Visitou o mar com os olhos úmidos de saudades, com o corpo
lembrando do vagar das ondas, do balanço e dos inúmeros caldos.
Sentiu mais que tudo a saudade do vento que balançava a pele, e refrescava a alma.
Sentou. Parou de pensar, de lembrar e se deixou embalar pela
brisa ao por do sol.
Praia vazia, ondas calminhas, sol vermelho quase sangue.

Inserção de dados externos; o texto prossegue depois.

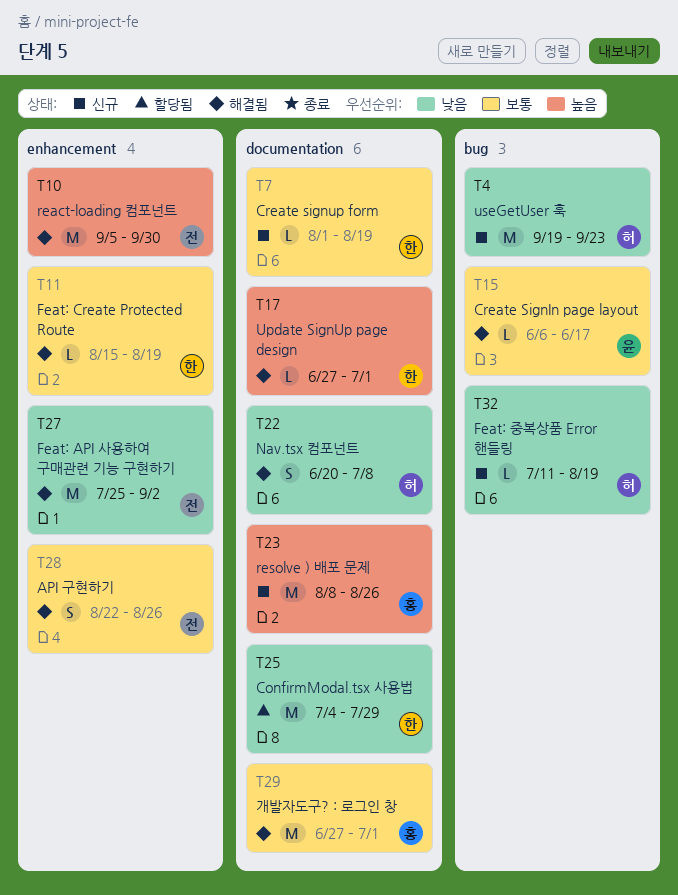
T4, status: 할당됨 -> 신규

Ah
que na escola aprendera que Leste é de onde nasce o sol, lado do mar... Sim,
mas com as curvas do litoral, aqui o sol se punha no mar... E o sol foi
baixando no horizonte... ou o horizonte foi se levantando para encobrir o sol. Quedou-se
ensimesmado contemplando as cores, as nuvens, as ondas.
Perdeu-se no momento, perdeu-se no tempo, perdeu-se.
Amanheceu numa maca do Pronto Socorro por ter sido socorrido pelo Salva Vidas, se afogando na espuma das ondas, bem na beirinha.
De nada
disto teve consciência. Só lembrava de ter ido com o vento.